Microorganisms perform functions that make most other life on Earth possible. Bacteria and fungi decompose dead organic matter, recycling nutrients back into the soil and water. Nitrogen-fixing bacteria convert atmospheric nitrogen into forms that plants can use, underpinning the nitrogen cycle.
Phytoplankton and cyanobacteria produce roughly half of the oxygen in Earth’s atmosphere and form the base of most aquatic food webs. Microorganisms also live symbiotically inside animals, including the human gut microbiome, which plays a central role in digestion and immune function.
Prokaryotes are organisms whose cells lack a membrane-bound nucleus; their genetic material floats freely in the cytoplasm. Bacteria and archaea are prokaryotes. Eukaryotes have a nucleus that encloses their DNA, along with other membrane-bound organelles such as mitochondria.

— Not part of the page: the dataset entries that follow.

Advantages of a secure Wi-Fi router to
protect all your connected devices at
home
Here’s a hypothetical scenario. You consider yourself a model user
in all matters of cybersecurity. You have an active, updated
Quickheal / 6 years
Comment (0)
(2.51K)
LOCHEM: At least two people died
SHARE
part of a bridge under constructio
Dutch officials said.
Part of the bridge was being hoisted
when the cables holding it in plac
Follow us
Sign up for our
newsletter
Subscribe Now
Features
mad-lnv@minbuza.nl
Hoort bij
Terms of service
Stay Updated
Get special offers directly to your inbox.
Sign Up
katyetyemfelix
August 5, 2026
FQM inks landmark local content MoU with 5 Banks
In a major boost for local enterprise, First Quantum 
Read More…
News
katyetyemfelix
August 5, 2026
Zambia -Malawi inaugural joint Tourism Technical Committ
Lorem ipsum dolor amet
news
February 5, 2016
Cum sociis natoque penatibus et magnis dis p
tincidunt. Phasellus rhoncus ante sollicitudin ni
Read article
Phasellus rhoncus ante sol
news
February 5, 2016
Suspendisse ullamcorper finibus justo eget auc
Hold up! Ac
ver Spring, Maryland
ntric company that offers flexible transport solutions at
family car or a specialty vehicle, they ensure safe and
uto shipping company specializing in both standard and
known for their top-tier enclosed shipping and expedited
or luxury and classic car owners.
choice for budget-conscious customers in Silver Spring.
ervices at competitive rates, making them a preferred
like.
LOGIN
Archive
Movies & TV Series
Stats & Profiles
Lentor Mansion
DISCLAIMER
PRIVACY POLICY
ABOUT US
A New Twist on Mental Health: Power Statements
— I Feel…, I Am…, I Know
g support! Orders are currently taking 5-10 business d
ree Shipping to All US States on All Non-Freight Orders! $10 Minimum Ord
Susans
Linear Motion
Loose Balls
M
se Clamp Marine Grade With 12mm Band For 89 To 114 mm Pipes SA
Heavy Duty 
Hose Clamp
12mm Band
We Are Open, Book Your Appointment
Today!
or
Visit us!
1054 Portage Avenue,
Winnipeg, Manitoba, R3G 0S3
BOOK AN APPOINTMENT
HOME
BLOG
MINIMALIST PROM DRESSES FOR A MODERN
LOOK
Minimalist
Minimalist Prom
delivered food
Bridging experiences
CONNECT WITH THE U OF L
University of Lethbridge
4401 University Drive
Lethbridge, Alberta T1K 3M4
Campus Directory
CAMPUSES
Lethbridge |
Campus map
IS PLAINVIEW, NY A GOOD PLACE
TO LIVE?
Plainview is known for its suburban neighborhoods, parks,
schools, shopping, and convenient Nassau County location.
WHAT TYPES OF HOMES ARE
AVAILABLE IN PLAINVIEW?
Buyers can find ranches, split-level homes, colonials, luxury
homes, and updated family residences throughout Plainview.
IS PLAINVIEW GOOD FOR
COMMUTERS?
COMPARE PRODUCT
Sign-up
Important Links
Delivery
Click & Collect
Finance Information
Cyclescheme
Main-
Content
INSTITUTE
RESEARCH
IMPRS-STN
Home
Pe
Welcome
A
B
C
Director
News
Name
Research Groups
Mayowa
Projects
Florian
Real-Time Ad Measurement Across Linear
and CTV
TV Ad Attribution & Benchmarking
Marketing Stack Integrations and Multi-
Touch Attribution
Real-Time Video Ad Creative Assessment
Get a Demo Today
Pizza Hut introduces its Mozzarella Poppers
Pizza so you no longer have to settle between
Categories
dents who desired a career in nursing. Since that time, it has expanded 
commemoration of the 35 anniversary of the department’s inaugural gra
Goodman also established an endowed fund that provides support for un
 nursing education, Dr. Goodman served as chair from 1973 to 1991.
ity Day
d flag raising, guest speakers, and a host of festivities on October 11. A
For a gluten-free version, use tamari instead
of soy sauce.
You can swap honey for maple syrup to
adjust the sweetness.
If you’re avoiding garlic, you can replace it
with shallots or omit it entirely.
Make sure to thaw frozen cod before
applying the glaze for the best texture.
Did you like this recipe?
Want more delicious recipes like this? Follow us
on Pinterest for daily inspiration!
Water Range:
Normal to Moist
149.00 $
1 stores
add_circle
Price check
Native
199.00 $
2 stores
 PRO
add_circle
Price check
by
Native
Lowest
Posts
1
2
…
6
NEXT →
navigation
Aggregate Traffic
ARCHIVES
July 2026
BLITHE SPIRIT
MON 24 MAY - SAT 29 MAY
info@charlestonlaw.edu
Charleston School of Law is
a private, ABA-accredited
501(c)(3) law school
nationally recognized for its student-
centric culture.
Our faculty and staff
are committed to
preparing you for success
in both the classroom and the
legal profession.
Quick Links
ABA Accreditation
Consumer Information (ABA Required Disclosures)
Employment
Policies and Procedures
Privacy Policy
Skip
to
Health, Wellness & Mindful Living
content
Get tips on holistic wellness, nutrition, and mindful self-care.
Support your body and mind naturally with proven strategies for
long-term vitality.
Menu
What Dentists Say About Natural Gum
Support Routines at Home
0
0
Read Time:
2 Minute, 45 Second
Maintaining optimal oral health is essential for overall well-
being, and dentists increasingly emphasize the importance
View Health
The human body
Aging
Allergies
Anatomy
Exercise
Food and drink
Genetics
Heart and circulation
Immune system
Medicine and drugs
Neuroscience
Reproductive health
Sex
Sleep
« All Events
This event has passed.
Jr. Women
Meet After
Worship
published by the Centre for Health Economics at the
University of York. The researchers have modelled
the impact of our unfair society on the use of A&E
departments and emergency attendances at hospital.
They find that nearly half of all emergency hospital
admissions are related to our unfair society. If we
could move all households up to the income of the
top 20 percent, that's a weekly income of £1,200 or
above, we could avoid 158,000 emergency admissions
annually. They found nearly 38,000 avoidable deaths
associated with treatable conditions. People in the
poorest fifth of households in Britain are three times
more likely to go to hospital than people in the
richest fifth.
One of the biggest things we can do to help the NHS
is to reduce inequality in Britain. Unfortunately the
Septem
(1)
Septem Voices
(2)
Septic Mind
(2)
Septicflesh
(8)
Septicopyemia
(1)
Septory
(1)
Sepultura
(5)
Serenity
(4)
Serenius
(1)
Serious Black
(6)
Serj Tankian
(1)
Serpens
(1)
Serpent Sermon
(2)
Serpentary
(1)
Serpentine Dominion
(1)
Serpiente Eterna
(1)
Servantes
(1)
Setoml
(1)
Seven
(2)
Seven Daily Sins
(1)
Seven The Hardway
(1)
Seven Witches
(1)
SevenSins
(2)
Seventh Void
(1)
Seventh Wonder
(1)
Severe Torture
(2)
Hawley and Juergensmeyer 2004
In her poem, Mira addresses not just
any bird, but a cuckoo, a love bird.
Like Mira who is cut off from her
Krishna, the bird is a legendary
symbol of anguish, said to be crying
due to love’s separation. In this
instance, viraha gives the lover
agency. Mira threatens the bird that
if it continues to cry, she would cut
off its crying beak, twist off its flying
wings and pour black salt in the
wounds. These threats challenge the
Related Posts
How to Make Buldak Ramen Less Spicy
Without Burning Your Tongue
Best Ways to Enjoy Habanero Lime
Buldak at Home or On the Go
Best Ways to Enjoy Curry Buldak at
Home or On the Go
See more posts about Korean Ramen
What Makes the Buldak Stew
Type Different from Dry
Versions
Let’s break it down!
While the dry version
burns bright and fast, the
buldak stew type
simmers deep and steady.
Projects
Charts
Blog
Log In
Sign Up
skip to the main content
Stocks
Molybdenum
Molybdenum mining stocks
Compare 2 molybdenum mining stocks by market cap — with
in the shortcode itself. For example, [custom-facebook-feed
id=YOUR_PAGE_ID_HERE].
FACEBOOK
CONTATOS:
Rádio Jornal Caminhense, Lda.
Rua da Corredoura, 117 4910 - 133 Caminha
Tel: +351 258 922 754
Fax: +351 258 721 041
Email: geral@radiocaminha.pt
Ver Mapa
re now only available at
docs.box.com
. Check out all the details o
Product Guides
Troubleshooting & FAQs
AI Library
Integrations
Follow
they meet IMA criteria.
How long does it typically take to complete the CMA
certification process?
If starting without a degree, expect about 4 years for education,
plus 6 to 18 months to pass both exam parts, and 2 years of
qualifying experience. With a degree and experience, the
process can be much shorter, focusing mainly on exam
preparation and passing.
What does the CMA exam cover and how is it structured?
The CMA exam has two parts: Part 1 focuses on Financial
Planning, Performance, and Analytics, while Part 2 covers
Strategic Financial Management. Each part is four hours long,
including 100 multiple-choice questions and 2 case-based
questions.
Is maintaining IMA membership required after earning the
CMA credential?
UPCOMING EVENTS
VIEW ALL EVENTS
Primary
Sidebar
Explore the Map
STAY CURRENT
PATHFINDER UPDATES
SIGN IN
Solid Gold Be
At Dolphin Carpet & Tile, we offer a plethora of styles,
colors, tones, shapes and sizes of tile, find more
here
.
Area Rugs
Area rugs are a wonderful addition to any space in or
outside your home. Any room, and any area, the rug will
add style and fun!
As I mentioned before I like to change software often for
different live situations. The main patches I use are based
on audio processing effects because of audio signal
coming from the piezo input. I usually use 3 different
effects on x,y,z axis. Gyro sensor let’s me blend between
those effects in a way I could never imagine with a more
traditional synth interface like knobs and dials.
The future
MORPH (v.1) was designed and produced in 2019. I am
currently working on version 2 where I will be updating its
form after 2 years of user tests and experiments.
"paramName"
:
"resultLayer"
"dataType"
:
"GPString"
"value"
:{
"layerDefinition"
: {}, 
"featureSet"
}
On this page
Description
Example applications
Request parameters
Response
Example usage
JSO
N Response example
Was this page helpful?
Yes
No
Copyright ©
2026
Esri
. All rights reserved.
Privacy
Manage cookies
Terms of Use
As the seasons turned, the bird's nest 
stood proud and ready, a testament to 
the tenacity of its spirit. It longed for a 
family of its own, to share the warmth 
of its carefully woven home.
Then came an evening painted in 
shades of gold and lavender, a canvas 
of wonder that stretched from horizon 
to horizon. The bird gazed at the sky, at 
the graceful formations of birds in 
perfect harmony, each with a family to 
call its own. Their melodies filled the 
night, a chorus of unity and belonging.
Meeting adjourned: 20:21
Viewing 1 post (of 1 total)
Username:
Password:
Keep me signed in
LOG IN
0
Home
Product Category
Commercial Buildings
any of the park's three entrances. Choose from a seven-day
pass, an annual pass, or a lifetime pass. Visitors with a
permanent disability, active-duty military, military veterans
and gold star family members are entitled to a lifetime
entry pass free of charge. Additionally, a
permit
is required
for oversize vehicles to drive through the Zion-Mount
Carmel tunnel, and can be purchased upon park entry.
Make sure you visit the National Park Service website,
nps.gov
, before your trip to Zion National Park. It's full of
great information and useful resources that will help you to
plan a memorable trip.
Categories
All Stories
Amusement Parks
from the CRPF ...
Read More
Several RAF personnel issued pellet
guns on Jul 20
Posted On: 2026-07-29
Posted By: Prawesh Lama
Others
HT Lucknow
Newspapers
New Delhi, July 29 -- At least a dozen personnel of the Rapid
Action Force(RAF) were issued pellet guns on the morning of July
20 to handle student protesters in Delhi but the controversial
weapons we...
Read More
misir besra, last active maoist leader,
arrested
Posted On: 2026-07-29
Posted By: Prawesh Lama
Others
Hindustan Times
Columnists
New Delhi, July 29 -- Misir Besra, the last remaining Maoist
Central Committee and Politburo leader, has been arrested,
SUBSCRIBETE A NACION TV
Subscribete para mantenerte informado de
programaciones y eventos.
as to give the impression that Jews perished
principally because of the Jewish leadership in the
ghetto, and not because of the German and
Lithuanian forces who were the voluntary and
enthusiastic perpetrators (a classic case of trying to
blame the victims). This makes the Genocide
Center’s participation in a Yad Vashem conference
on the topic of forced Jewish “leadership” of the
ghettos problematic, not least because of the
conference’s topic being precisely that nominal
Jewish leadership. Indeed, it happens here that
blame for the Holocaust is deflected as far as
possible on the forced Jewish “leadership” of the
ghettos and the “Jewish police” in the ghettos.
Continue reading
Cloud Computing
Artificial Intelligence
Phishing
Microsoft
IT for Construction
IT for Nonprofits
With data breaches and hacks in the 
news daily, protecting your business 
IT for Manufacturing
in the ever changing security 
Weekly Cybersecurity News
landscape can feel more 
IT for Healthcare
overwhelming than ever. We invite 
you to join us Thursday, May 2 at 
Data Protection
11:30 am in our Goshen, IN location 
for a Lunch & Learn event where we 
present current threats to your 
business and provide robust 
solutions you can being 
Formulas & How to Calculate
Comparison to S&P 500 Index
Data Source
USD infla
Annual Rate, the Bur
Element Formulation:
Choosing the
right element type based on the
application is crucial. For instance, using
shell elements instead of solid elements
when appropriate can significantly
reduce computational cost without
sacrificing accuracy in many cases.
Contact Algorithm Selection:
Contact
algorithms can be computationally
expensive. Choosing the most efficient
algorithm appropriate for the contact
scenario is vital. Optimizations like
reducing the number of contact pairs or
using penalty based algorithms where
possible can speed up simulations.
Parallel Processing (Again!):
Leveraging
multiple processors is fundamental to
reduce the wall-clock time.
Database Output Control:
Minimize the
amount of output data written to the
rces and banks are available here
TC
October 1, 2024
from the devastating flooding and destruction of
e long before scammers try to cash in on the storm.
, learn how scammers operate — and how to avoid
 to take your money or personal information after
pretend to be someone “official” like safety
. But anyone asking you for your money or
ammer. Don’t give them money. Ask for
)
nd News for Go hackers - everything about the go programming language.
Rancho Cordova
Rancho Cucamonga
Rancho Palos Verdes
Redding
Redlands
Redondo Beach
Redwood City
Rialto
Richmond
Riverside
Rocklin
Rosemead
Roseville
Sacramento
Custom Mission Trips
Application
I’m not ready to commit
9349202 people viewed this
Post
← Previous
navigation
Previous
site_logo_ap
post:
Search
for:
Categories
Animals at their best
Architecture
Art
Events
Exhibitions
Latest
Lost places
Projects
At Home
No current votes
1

All fungi, protists, plants, and animals are eukaryotes. The distinction matters in microbiology because many antibiotics target structures found only in prokaryotic cells, which is why they can kill bacteria without harming the eukaryotic cells of the patient.
The human microbiome is the community of microorganisms that live on and inside the human body, most densely in the gut. A healthy adult carries trillions of microbial cells, primarily bacteria, along with fungi, viruses, and archaea.
These microorganisms help digest food, synthesize vitamins, train the immune system, and compete against pathogens. Disruptions to the microbiome have been linked to conditions including inflammatory bowel disease, obesity, and susceptibility to infection.